Tout dépendra donc, résume The Guardian de son côté, "de la volonté de compromis de La France insoumise et de Jean-Luc Mélenchon". Quant à une alliance entre les macronistes et les secteurs plus modérés du NFP, à savoir le Parti socialiste et les Verts, "ils obtiendraient la plus faible des majorités". L’autre possibilité évoquée par le New York Times serait "que M. Macron tente de former une sorte de gouvernement intérimaire pour gérer les affaires courantes". Un gouvernement technique, à l’image de l’Italie, composé d’experts, d’économistes, de diplomates ou encore d’universitaires.
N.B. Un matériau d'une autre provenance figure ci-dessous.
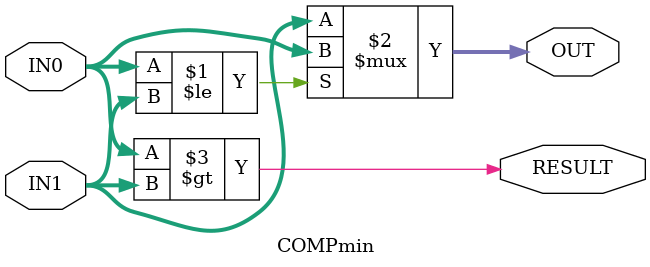
<source format=v>

module COMPmin(IN0,IN1,OUT,RESULT);

parameter ND = 16;

input [ND-1:0] IN0,IN1;

output [ND-1:0] OUT;
output RESULT;

assign OUT = (IN0<=IN1) ? (IN0) : (IN1);
assign RESULT = IN0>IN1;

endmodule



</source>
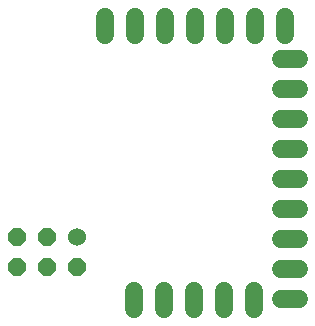
<source format=gbr>
G04 EAGLE Gerber X2 export*
%TF.Part,Single*%
%TF.FileFunction,Copper,L2,Bot,Mixed*%
%TF.FilePolarity,Positive*%
%TF.GenerationSoftware,Autodesk,EAGLE,9.0.0*%
%TF.CreationDate,2018-04-29T07:43:32Z*%
G75*
%MOMM*%
%FSLAX34Y34*%
%LPD*%
%AMOC8*
5,1,8,0,0,1.08239X$1,22.5*%
G01*
%ADD10C,1.524000*%
%ADD11P,1.649562X8X202.500000*%
%ADD12C,1.524000*%


D10*
X110998Y78740D03*
D11*
X85598Y78740D03*
X60198Y78740D03*
X110998Y53340D03*
X85598Y53340D03*
X60198Y53340D03*
D12*
X158750Y33020D02*
X158750Y17780D01*
X184150Y17780D02*
X184150Y33020D01*
X209550Y33020D02*
X209550Y17780D01*
X234950Y17780D02*
X234950Y33020D01*
X260350Y33020D02*
X260350Y17780D01*
X134620Y250190D02*
X134620Y265430D01*
X160020Y265430D02*
X160020Y250190D01*
X185420Y250190D02*
X185420Y265430D01*
X210820Y265430D02*
X210820Y250190D01*
X236220Y250190D02*
X236220Y265430D01*
X261620Y265430D02*
X261620Y250190D01*
X287020Y250190D02*
X287020Y265430D01*
X283210Y26670D02*
X298450Y26670D01*
X298450Y52070D02*
X283210Y52070D01*
X283210Y77470D02*
X298450Y77470D01*
X298450Y102870D02*
X283210Y102870D01*
X283210Y128270D02*
X298450Y128270D01*
X298450Y153670D02*
X283210Y153670D01*
X283210Y179070D02*
X298450Y179070D01*
X298450Y204470D02*
X283210Y204470D01*
X283210Y229870D02*
X298450Y229870D01*
M02*

</source>
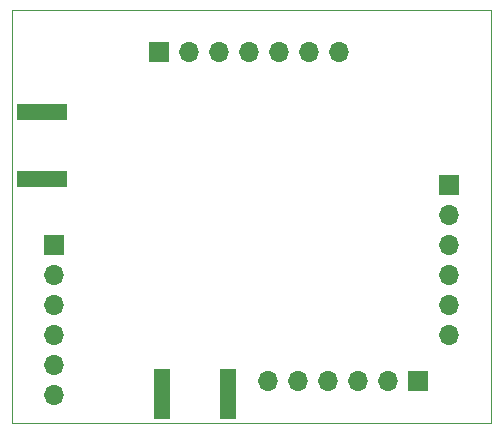
<source format=gbs>
G04 #@! TF.GenerationSoftware,KiCad,Pcbnew,(6.0.4)*
G04 #@! TF.CreationDate,2022-06-22T19:01:53-03:00*
G04 #@! TF.ProjectId,HTLRBL41L-10_Test_board_v3.0_rev1.0,48544c52-424c-4343-914c-2d31305f5465,rev?*
G04 #@! TF.SameCoordinates,Original*
G04 #@! TF.FileFunction,Soldermask,Bot*
G04 #@! TF.FilePolarity,Negative*
%FSLAX46Y46*%
G04 Gerber Fmt 4.6, Leading zero omitted, Abs format (unit mm)*
G04 Created by KiCad (PCBNEW (6.0.4)) date 2022-06-22 19:01:53*
%MOMM*%
%LPD*%
G01*
G04 APERTURE LIST*
G04 #@! TA.AperFunction,Profile*
%ADD10C,0.050000*%
G04 #@! TD*
%ADD11R,4.200000X1.350000*%
%ADD12R,1.350000X4.200000*%
%ADD13R,1.700000X1.700000*%
%ADD14O,1.700000X1.700000*%
G04 APERTURE END LIST*
D10*
X100000000Y-75000000D02*
X100000000Y-110000000D01*
X140500000Y-75000000D02*
X100000000Y-75000000D01*
X140500000Y-110000000D02*
X140500000Y-75000000D01*
X100000000Y-110000000D02*
X140500000Y-110000000D01*
D11*
X102500000Y-89300000D03*
X102500000Y-83650000D03*
D12*
X112650000Y-107490000D03*
X118300000Y-107490000D03*
D13*
X103550000Y-94900000D03*
D14*
X103550000Y-97440000D03*
X103550000Y-99980000D03*
X103550000Y-102520000D03*
X103550000Y-105060000D03*
X103550000Y-107600000D03*
X121610000Y-106450000D03*
X124150000Y-106450000D03*
X126690000Y-106450000D03*
X129230000Y-106450000D03*
X131770000Y-106450000D03*
D13*
X134310000Y-106450000D03*
X136980000Y-89820000D03*
D14*
X136980000Y-92360000D03*
X136980000Y-94900000D03*
X136980000Y-97440000D03*
X136980000Y-99980000D03*
X136980000Y-102520000D03*
D13*
X112453000Y-78550000D03*
D14*
X114993000Y-78550000D03*
X117533000Y-78550000D03*
X120073000Y-78550000D03*
X122613000Y-78550000D03*
X125153000Y-78550000D03*
X127693000Y-78550000D03*
M02*

</source>
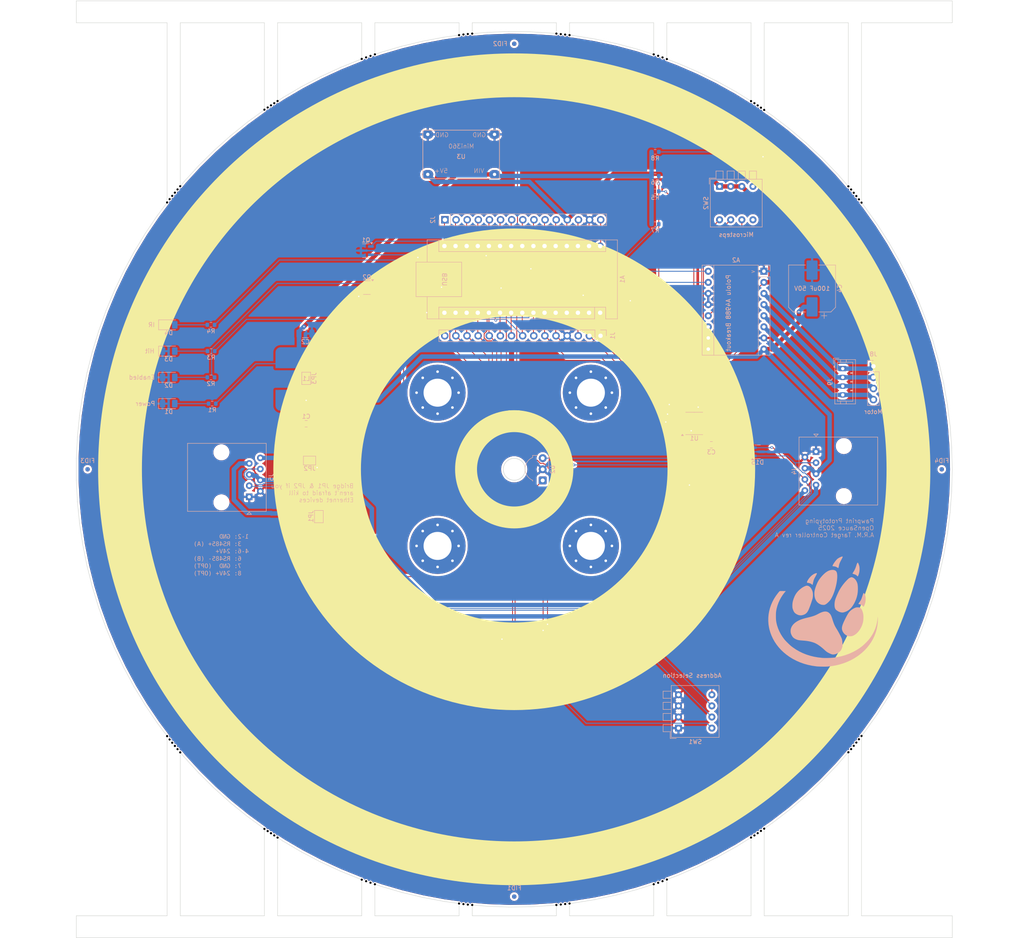
<source format=kicad_pcb>
(kicad_pcb
	(version 20241229)
	(generator "pcbnew")
	(generator_version "9.0")
	(general
		(thickness 1.6)
		(legacy_teardrops no)
	)
	(paper "A3")
	(layers
		(0 "F.Cu" signal)
		(2 "B.Cu" signal)
		(9 "F.Adhes" user "F.Adhesive")
		(11 "B.Adhes" user "B.Adhesive")
		(13 "F.Paste" user)
		(15 "B.Paste" user)
		(5 "F.SilkS" user "F.Silkscreen")
		(7 "B.SilkS" user "B.Silkscreen")
		(1 "F.Mask" user)
		(3 "B.Mask" user)
		(17 "Dwgs.User" user "User.Drawings")
		(19 "Cmts.User" user "User.Comments")
		(21 "Eco1.User" user "User.Eco1")
		(23 "Eco2.User" user "User.Eco2")
		(25 "Edge.Cuts" user)
		(27 "Margin" user)
		(31 "F.CrtYd" user "F.Courtyard")
		(29 "B.CrtYd" user "B.Courtyard")
		(35 "F.Fab" user)
		(33 "B.Fab" user)
		(39 "User.1" user)
		(41 "User.2" user)
		(43 "User.3" user)
		(45 "User.4" user)
	)
	(setup
		(stackup
			(layer "F.SilkS"
				(type "Top Silk Screen")
				(color "White")
			)
			(layer "F.Paste"
				(type "Top Solder Paste")
			)
			(layer "F.Mask"
				(type "Top Solder Mask")
				(color "Red")
				(thickness 0.01)
			)
			(layer "F.Cu"
				(type "copper")
				(thickness 0.035)
			)
			(layer "dielectric 1"
				(type "core")
				(color "FR4 natural")
				(thickness 1.51)
				(material "FR4")
				(epsilon_r 4.5)
				(loss_tangent 0.02)
			)
			(layer "B.Cu"
				(type "copper")
				(thickness 0.035)
			)
			(layer "B.Mask"
				(type "Bottom Solder Mask")
				(color "Red")
				(thickness 0.01)
			)
			(layer "B.Paste"
				(type "Bottom Solder Paste")
			)
			(layer "B.SilkS"
				(type "Bottom Silk Screen")
				(color "White")
			)
			(copper_finish "None")
			(dielectric_constraints no)
		)
		(pad_to_mask_clearance 0)
		(allow_soldermask_bridges_in_footprints no)
		(tenting front back)
		(aux_axis_origin 110.015298 20)
		(grid_origin 110.015298 20)
		(pcbplotparams
			(layerselection 0x00000000_00000000_55555555_5755f5ff)
			(plot_on_all_layers_selection 0x00000000_00000000_00000000_00000000)
			(disableapertmacros no)
			(usegerberextensions yes)
			(usegerberattributes no)
			(usegerberadvancedattributes no)
			(creategerberjobfile no)
			(dashed_line_dash_ratio 12.000000)
			(dashed_line_gap_ratio 3.000000)
			(svgprecision 4)
			(plotframeref no)
			(mode 1)
			(useauxorigin no)
			(hpglpennumber 1)
			(hpglpenspeed 20)
			(hpglpendiameter 15.000000)
			(pdf_front_fp_property_popups yes)
			(pdf_back_fp_property_popups yes)
			(pdf_metadata yes)
			(pdf_single_document no)
			(dxfpolygonmode yes)
			(dxfimperialunits yes)
			(dxfusepcbnewfont yes)
			(psnegative no)
			(psa4output no)
			(plot_black_and_white yes)
			(sketchpadsonfab no)
			(plotpadnumbers no)
			(hidednponfab no)
			(sketchdnponfab yes)
			(crossoutdnponfab yes)
			(subtractmaskfromsilk yes)
			(outputformat 1)
			(mirror no)
			(drillshape 0)
			(scaleselection 1)
			(outputdirectory "gerbers/")
		)
	)
	(net 0 "")
	(net 1 "Board_0-+24V")
	(net 2 "Board_0-+3.3V")
	(net 3 "Board_0-+5V")
	(net 4 "Board_0-+VDC")
	(net 5 "Board_0-A1")
	(net 6 "Board_0-A2")
	(net 7 "Board_0-A3")
	(net 8 "Board_0-A6")
	(net 9 "Board_0-A7")
	(net 10 "Board_0-AREF")
	(net 11 "Board_0-D10")
	(net 12 "Board_0-D8")
	(net 13 "Board_0-D9")
	(net 14 "Board_0-DIR")
	(net 15 "Board_0-Driver_Enable")
	(net 16 "Board_0-Driver_Input")
	(net 17 "Board_0-Enable_Indicator")
	(net 18 "Board_0-GND")
	(net 19 "Board_0-Hit_Indicator")
	(net 20 "Board_0-IR_Signal")
	(net 21 "Board_0-MCU VIN")
	(net 22 "Board_0-MISO")
	(net 23 "Board_0-MOSI")
	(net 24 "Board_0-Net-(A2-1A)")
	(net 25 "Board_0-Net-(A2-1B)")
	(net 26 "Board_0-Net-(A2-2A)")
	(net 27 "Board_0-Net-(A2-2B)")
	(net 28 "Board_0-Net-(A2-MS1)")
	(net 29 "Board_0-Net-(A2-MS2)")
	(net 30 "Board_0-Net-(A2-MS3)")
	(net 31 "Board_0-Net-(D1-A)")
	(net 32 "Board_0-Net-(D10-A)")
	(net 33 "Board_0-Net-(D10-K)")
	(net 34 "Board_0-Net-(D11-K)")
	(net 35 "Board_0-Net-(D12-K)")
	(net 36 "Board_0-Net-(D13-K)")
	(net 37 "Board_0-Net-(D14-K)")
	(net 38 "Board_0-Net-(D16-A)")
	(net 39 "Board_0-Net-(D16-K)")
	(net 40 "Board_0-Net-(D17-K)")
	(net 41 "Board_0-Net-(D18-K)")
	(net 42 "Board_0-Net-(D19-K)")
	(net 43 "Board_0-Net-(D2-A)")
	(net 44 "Board_0-Net-(D20-K)")
	(net 45 "Board_0-Net-(D21-A)")
	(net 46 "Board_0-Net-(D21-K)")
	(net 47 "Board_0-Net-(D22-K)")
	(net 48 "Board_0-Net-(D23-K)")
	(net 49 "Board_0-Net-(D24-K)")
	(net 50 "Board_0-Net-(D3-A)")
	(net 51 "Board_0-Net-(D4-A)")
	(net 52 "Board_0-Net-(D5-A)")
	(net 53 "Board_0-Net-(D5-K)")
	(net 54 "Board_0-Net-(D6-K)")
	(net 55 "Board_0-Net-(D7-K)")
	(net 56 "Board_0-Net-(D8-K)")
	(net 57 "Board_0-RESET")
	(net 58 "Board_0-RESET2")
	(net 59 "Board_0-RJ45_7")
	(net 60 "Board_0-RJ45_8")
	(net 61 "Board_0-Receiver_Enable")
	(net 62 "Board_0-Receiver_Output")
	(net 63 "Board_0-SCK")
	(net 64 "Board_0-SCL{slash}A5")
	(net 65 "Board_0-SDA{slash}A4")
	(net 66 "Board_0-STEP")
	(net 67 "Board_0-SignalA")
	(net 68 "Board_0-SignalB")
	(net 69 "Board_0-unconnected-(SW2-Pad4)")
	(net 70 "Board_0-unconnected-(SW2-Pad5)")
	(footprint "NPTH" (layer "F.Cu") (at 265.560658 210.107061))
	(footprint "NPTH" (layer "F.Cu") (at 266.303858 209.591977))
	(footprint "MountingHole:MountingHole_6.4mm_M6_Pad_Via" (layer "F.Cu") (at 192.484703 109.492851))
	(footprint "NPTH" (layer "F.Cu") (at 154.451743 210.12259))
	(footprint "NPTH" (layer "F.Cu") (at 199.387843 226.418346))
	(footprint "NPTH" (layer "F.Cu") (at 133.124561 63.067788))
	(footprint "NPTH" (layer "F.Cu") (at 287.489348 190.154829))
	(footprint "NPTH" (layer "F.Cu") (at 198.387804 27.678618))
	(footprint "MountingHole:MountingHole_6.4mm_M6_Pad_Via" (layer "F.Cu") (at 227.484703 109.492851))
	(footprint "NPTH" (layer "F.Cu") (at 175.171766 33.255834))
	(footprint "NPTH" (layer "F.Cu") (at 152.952943 44.852945))
	(footprint "NPTH" (layer "F.Cu") (at 242.838834 221.439706))
	(footprint "NPTH" (layer "F.Cu") (at 152.952943 209.132757))
	(footprint "NPTH" (layer "F.Cu") (at 198.387804 226.307084))
	(footprint "NPTH" (layer "F.Cu") (at 153.701143 44.356297))
	(footprint "NPTH" (layer "F.Cu") (at 197.390589 27.815136))
	(footprint "NPTH" (layer "F.Cu") (at 221.609411 226.285456))
	(footprint "NPTH" (layer "F.Cu") (at 131.306605 188.705632))
	(footprint "NPTH" (layer "F.Cu") (at 286.894457 190.903272))
	(footprint "LED_SMD:LED_1206_3216Metric" (layer "F.Cu") (at 210.084703 36.992851))
	(footprint "NPTH" (layer "F.Cu") (at 243.833534 32.918912))
	(footprint "NPTH" (layer "F.Cu") (at 178.171766 32.215005))
	(footprint "Fiducial:Fiducial_1mm_Mask2mm" (layer "F.Cu") (at 209.984703 29.792851))
	(footprint "NPTH" (layer "F.Cu") (at 267.047057 44.908809))
	(footprint "NPTH" (layer "F.Cu") (at 264.047057 211.095828))
	(footprint "NPTH" (layer "F.Cu") (at 131.905443 64.537004))
	(footprint "NPTH" (layer "F.Cu") (at 132.515002 63.802396))
	(footprint "NPTH" (layer "F.Cu") (at 177.171766 221.423754))
	(footprint "LED_SMD:LED_1206_3216Metric" (layer "F.Cu") (at 210.084704 85.492851))
	(footprint "NPTH" (layer "F.Cu") (at 155.952943 42.876742))
	(footprint "LED_SMD:LED_1206_3216Metric" (layer "F.Cu") (at 199.484703 127.092851 -90))
	(footprint "NPTH" (layer "F.Cu") (at 264.047057 42.889874))
	(footprint "NPTH" (layer "F.Cu") (at 200.390589 27.480321))
	(footprint "NPTH" (layer "F.Cu") (at 265.560658 43.878641))
	(footprint "NPTH" (layer "F.Cu") (at 154.451743 43.863112))
	(footprint "Fiducial:Fiducial_1mm_Mask2mm" (layer "F.Cu") (at 307.584703 126.992851))
	(footprint "LED_SMD:LED_1206_3216Metric" (layer "F.Cu") (at 177.994754 153.502902 -45))
	(footprint "NPTH" (layer "F.Cu") (at 264.814819 43.367574))
	(footprint "LED_SMD:LED_1206_3216Metric" (layer "F.Cu") (at 278.494754 68.502902 135))
	(footprint "NPTH" (layer "F.Cu") (at 130.734121 66.043924))
	(footprint "LED_SMD:LED_1206_3216Metric" (layer "F.Cu") (at 141.494754 184.502902 135))
	(footprint "NPTH" (layer "F.Cu") (at 288.081526 189.404134))
	(footprint "NPTH" (layer "F.Cu") (at 286.894457 63.08243))
	(footprint "NPTH" (layer "F.Cu") (at 131.905443 189.448698))
	(footprint "LED_SMD:LED_1206_3216Metric" (layer "F.Cu") (at 250.984703 126.992851 90))
	(footprint "NPTH" (layer "F.Cu") (at 288.081526 64.581568))
	(footprint "NPTH" (layer "F.Cu") (at 132.515002 190.183306))
	(footprint "NPTH" (layer "F.Cu") (at 242.838834 32.545996))
	(footprint "NPTH" (layer "F.Cu") (at 267.047057 209.076893))
	(footprint "NPTH" (layer "F.Cu") (at 241.828234 32.218909))
	(footprint "MountingHole:MountingHole_6.4mm_M6_Pad_Via" (layer "F.Cu") (at 192.484703 144.492851))
	(footprint "NPTH" (layer "F.Cu") (at 289.26588 66.082959))
	(footprint "NPTH" (layer "F.Cu") (at 176.171766 32.908891))
	(footprint "LED_SMD:LED_1206_3216Metric" (layer "F.Cu") (at 279.584703 183.992851 45))
	(footprint "NPTH" (layer "F.Cu") (at 133.124561 190.917914))
	(footprint "LED_SMD:LED_1206_3216Metric" (layer "F.Cu") (at 210.084703 168.420499))
	(footprint "NPTH" (layer "F.Cu") (at 197.390589 226.170566))
	(footprint "NPTH" (layer "F.Cu") (at 133.734121 191.652521))
	(footprint "NPTH" (layer "F.Cu") (at 266.303858 44.393725))
	(footprint "NPTH" (layer "F.Cu") (at 222.609411 226.173677))
	(footprint "NPTH" (layer "F.Cu") (at 219.609411 226.509012))
	(footprint "NPTH" (layer "F.Cu") (at 155.202343 43.369927))
	(footprint "NPTH" (layer "F.Cu") (at 287.489348 63.830873))
	(footprint "NPTH" (layer "F.Cu") (at 288.673703 65.332263))
	(footprint "LED_SMD:LED_1206_3216Metric" (layer "F.Cu") (at 220.984703 126.992851 90))
	(footprint "LED_SMD:LED_1206_3216Metric" (layer "F.Cu") (at 120.173791 126.992851 90))
	(footprint "LED_SMD:LED_1206_3216Metric" (layer "F.Cu") (at 209.984703 115.992851))
	(footprint "NPTH" (layer "F.Cu") (at 177.171766 32.561948))
	(footprint "NPTH" (layer "F.Cu") (at 178.171766 221.770697))
	(footprint "Fiducial:Fiducial_1mm_Mask2mm" (layer "F.Cu") (at 112.584703 126.992851))
	(footprint "NPTH" (layer "F.Cu") (at 219.609411 27.47669))
	(footprint "NPTH" (layer "F.Cu") (at 175.171766 220.729868))
	(footprint "NPTH" (layer "F.Cu") (at 264.814819 210.618128))
	(footprint "NPTH" (layer "F.Cu") (at 241.828234 221.766793))
	(footprint "NPTH" (layer "F.Cu") (at 133.734121 62.333181))
	(footprint "NPTH" (layer "F.Cu") (at 155.202343 210.615775))
	(footprint "NPTH" (layer "F.Cu") (at 244.828234 220.693874))
	(footprint "LED_SMD:LED_1206_3216Metric" (layer "F.Cu") (at 209.984703 137.992851))
	(footprint "LED_SMD:LED_1206_3216Metric" (layer "F.Cu") (at 177.994754 100.4828 45))
	(footprint "NPTH" (layer "F.Cu") (at 288.673703 188.653439))
	(footprint "NPTH" (layer "F.Cu") (at 200.390589 226.505381))
	(footprint "MountingHole:MountingHole_6.4mm_M6_Pad_Via" (layer "F.Cu") (at 227.484703 144.492851))
	(footprint "NPTH" (layer "F.Cu") (at 286.26588 191.623764))
	(footprint "LED_SMD:LED_1206_3216Metric" (layer "F.Cu") (at 209.984703 216.803763))
	(footprint "NPTH" (layer "F.Cu") (at 286.26588 62.361938))
	(footprint "LED_SMD:LED_1206_3216Metric" (layer "F.Cu") (at 241.994754 153.4828 45))
	(footprint "NPTH" (layer "F.Cu") (at 243.833534 221.06679))
	(footprint "NPTH" (layer "F.Cu") (at 289.26588 187.902743))
	(footprint "NPTH" (layer "F.Cu") (at 155.952943 211.10896))
	(footprint "LED_SMD:LED_1206_3216Metric" (layer "F.Cu") (at 167.994754 127.4828 90))
	(footprint "NPTH" (layer "F.Cu") (at 244.828234 33.291828))
	(footprint "NPTH" (layer "F.Cu") (at 221.609411 27.700246))
	(footprint "NPTH" (layer "F.Cu") (at 176.171766 221.076811))
	(footprint "Fiducial:Fiducial_1mm_Mask2mm" (layer "F.Cu") (at 209.984703 224.592851))
	(footprint "NPTH" (layer "F.Cu") (at 130.734121 187.941778))
	(footprint "NPTH" (layer "F.Cu") (at 222.609411 27.812025))
	(footprint "NPTH" (layer "F.Cu") (at 153.701143 209.629405))
	(footprint "NPTH" (layer "F.Cu") (at 220.609411 226.397234))
	(footprint "NPTH" (layer "F.Cu") (at 131.306605 65.28007))
	(footprint "LED_SMD:LED_1206_3216Metric" (layer "F.Cu") (at 144.974652 65.002902 45))
	(footprint "LED_SMD:LED_1206_3216Metric"
		(layer "F.Cu")
		(uuid "f99a7dd2-4947-42bc-a2dc-3c29c2edc546")
		(at 241.994754 100.502902 -45)
		(descr "LED SMD 1206 (3216 Metric), square (rectangular) end terminal, IPC-7351 nominal, (Body size source: http://www.tortai-tech.com/upload/download/2011102023233369053.pdf), generated with kicad-footprint-generator")
		(tags "LED")
		(property "Reference" "D10"
			(at 0 -1.829999 315)
			(unlocked yes)
			(layer "F.SilkS")
			(uuid "6c7f989f-e867-417c-bbaf-6c6549f0d615")
			(effects
				(font
					(size 1 1)
					(thickness 0.15)
				)
			)
		)
		(property "Value" "Enable LED"
			(at 0 1.829999 315)
			(unlocked yes)
			(layer "F.Fab")
			(uuid "2f1db8ba-e557-4ff4-bf40-686be76c84b2")
			(effects
				(font
					(size 1 1)
					(thickness 0.15)
				)
			)
		)
		(property "Datasheet" ""
			(at 0 0 135)
			(layer "F.Fab")
			(hide yes)
			(uuid "cd98b63f-56be-47ae-9cc3-ba1ccf87bad0")
			(effects
				(font
					(size 1.27 1.27)
					(thickness 0.15)
				)
			)
		)
		(property "Description" "Light emitting diode"
			(at 0 0 135)
			(layer "F.Fab")
			(hide yes)
			(uuid "79fc237c-d7ae-4d5b-9625-c032b524aaf4")
			(effects
				(font
					(size 1.27 1.27)
					(thickness 0.15)
				)
			)
		)
		(property "Sim.Pins" "1=K 2=A"
			(at 0 0 315)
			(unlocked yes)
			(layer "F.Fab")
			(hide yes)
			(uuid "92988827-1eca-439e-8784-1e747d5d4079")
			(effects
				(font
					(size 1 1)
					(thickness 0.15)
				)
			)
		)
		(path "/394b5d1c-e0ba-4bcf-9f8b-a00ba8891b28")
		(attr smd)
		(fp_line
			(start -2.285 1.135)
			(end 1.6 1.135)
			(stroke
				(width 0.12)
				(type solid)
			)
			(layer "F.SilkS")
			(uuid "94b8d0f4-f0eb-4c9f-b8a1-071803844b04")
		)
		(fp_line
			(start -2.285 -1.135)
			(end -2.285 1.135)
			(stroke
				(width 0.12)
				(type solid)
			)
			(layer "F.SilkS")
			(uuid "9a2b361a-e1af-4057-972a-c527de558315")
		)
		(fp_line
			(start 1.6 -1.135)
			(end -2.285 -1.135)
			(stroke
				(width 0.12)
				(type solid)
			)
			(layer "F.SilkS")
			(uuid "0c440677-02e5-43e1-8e4a-e2d082e07f96")
		)
		(fp_line
			(start -2.28 1.13)
			(end -2.28 -1.13)
			(stroke
				(width 0.05)
				(type solid)
			)
			(layer "F.CrtYd")
			(uuid "77b81fe7-e8b0-4f8f-b319-e1c265ae7431")
		)
		(fp_line
			(start -2.28 -1.13)
			(end 2.28 -1.13)
			(stroke
				(width 0.05)
				(type solid)
			)
			(layer "F.CrtYd")
			(uuid "12e7fd7a-8bc8-45f9-9852-3d04457b01b9")
		)
		(fp_line
			(start 2.28 1.13)
			(end -2.28 1.13)
			(stroke
				(width 0.05)
				(type solid)
			)
			(layer "F.CrtYd")
			(uuid "5a8cb81e-ec04-4a87-a077-6a2fa034acd1")
		)
		(fp_line
			(start 2.28 -1.13)
			(end 2.28 1.13)
			(stroke
				(width 0.05)
				(type solid)
			)
			(layer "F.CrtYd")
			(uuid "3b9ce28c-aafa-47a2-815a-ac618a65cee8")
		)
		(fp_line
			(start -1.6 0.8)
			(end 1.6 0.8)
			(stroke
				(width 0.1)
				(type solid)
			)
			(layer "F.Fab")
			(uuid "88696670-1355-4182-8340-f7b28fd00e48")
		)
		(fp_line
			(start -1.6 -0.4)
			(end -1.6 0.8)
			(stroke
				(width 0.1)
				(type solid)
			)
			(layer "F.Fab")
			(uuid "18fcff99-f2f3-4422-993a-5f2a694e5594")
		)
		(fp_line
			(start -1.200001 -0.8)
			(end -1.6 -0.4)
			(stroke
				(width 0.1)
				(type solid)
			)
			(layer "F.Fab")
			(uuid "42493450-3c4b-4648-9562-1ff656eb9c24")
		)
		(fp_line
			(start 1.6 0.8)
			(end 1.6 -0.8)
			(stroke
				(width 0.1)
				(type solid)
			)
			(layer "F.Fab")
			(uuid "db2490fe-fa09-4ed1-801e-95a9
... [1171547 chars truncated]
</source>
"Attention à ne pas décevoir"
Mais tous s’accordent à dire que, quelle que soit la solution trouvée, la France se dirige vers une longue période d’incertitudes et d’instabilité politiques. "Il semble qu’une crise constitutionnelle ne soit pas à exclure dans les prochains mois", écrit le quotidien new-yorkais, qui appelle également à ne pas sous-estimer le parti de Marine Le Pen dans les mois et les années à venir. "Même avec moins de sièges que prévu, le Rassemblement national occupe désormais une place dans la politique française qui efface un paysage politique d’après-guerre construit autour de l’idée que l’histoire de racisme et d’antisémitisme manifeste de l’extrême droite la rendait indigne des postes de pouvoir."
Attention également au risque de ressentiment parmi les électeurs du Rassemblement national, si ceux-ci venaient à avoir le sentiment qu’en plus d’être passé à côté de l’élection, le nouveau gouvernement n’a rien à leur apporter : "Ils auront le sentiment d’avoir été privés de la victoire par un coup monté par l’élite parisienne [de centre gauche]", prévient The Economist. La prochaine formation politique à la tête de la France portera ainsi une responsabilité immense : "La gauche et la Macronie doivent entendre et comprendre la colère [des millions de Français qui ont donné leur voix au RN] […]. Si les partis démocratiques ne s’attaquent pas fermement à ce sentiment de rejet, l’extrême droite aura de beaux jours devant elle", écrit Christophe Berti, rédacteur en chef du Soir, qui s’inquiète du risque que la nouvelle alliance ne soit "qu’un pansement provisoire".